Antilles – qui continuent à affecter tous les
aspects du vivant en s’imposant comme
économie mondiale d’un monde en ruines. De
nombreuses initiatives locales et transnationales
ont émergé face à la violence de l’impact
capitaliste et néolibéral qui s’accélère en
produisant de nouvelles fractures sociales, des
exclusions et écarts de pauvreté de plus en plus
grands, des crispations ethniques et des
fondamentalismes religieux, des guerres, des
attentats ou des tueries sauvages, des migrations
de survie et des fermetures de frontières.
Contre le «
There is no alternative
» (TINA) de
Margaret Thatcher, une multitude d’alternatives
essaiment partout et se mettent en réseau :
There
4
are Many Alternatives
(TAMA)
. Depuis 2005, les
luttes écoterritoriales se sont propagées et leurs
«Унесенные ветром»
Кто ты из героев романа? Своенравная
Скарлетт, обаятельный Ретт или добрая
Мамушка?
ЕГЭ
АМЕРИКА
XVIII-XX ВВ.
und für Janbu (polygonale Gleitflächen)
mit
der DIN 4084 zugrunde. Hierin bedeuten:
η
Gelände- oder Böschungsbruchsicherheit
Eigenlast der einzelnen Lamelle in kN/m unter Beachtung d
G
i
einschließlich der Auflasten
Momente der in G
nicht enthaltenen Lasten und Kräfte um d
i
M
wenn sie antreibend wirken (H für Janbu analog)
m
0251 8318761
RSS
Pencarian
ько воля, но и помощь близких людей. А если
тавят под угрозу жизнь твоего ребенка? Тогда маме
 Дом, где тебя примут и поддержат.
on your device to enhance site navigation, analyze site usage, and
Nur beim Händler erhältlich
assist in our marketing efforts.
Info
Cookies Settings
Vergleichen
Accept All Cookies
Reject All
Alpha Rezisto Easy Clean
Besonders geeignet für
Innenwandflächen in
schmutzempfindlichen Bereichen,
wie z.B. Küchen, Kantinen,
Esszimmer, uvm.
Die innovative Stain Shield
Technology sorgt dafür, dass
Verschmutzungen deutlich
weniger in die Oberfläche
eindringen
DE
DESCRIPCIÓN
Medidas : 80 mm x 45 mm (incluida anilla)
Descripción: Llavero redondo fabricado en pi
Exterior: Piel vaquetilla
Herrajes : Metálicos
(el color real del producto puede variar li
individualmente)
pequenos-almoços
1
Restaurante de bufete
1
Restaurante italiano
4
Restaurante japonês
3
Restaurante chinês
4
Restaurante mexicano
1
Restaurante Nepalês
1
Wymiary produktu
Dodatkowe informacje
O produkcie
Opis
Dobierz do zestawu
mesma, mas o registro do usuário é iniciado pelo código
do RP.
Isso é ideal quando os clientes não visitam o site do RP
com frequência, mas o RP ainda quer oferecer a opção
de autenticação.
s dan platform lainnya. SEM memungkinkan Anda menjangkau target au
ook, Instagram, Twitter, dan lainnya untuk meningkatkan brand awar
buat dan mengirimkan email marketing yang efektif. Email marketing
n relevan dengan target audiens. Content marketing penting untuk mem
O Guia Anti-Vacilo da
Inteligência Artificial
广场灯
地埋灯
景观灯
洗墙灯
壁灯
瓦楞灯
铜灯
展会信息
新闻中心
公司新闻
------------------------------------------------------------------------
Please give back exactly the lines of this listing beginning at the line with "Restaurante Nepalês" and ending with the line with "s dan platform", both included, and nothing else.

Answer to the exercise:
Restaurante Nepalês
1
Wymiary produktu
Dodatkowe informacje
O produkcie
Opis
Dobierz do zestawu
mesma, mas o registro do usuário é iniciado pelo código
do RP.
Isso é ideal quando os clientes não visitam o site do RP
com frequência, mas o RP ainda quer oferecer a opção
de autenticação.
s dan platform lainnya. SEM memungkinkan Anda menjangkau target au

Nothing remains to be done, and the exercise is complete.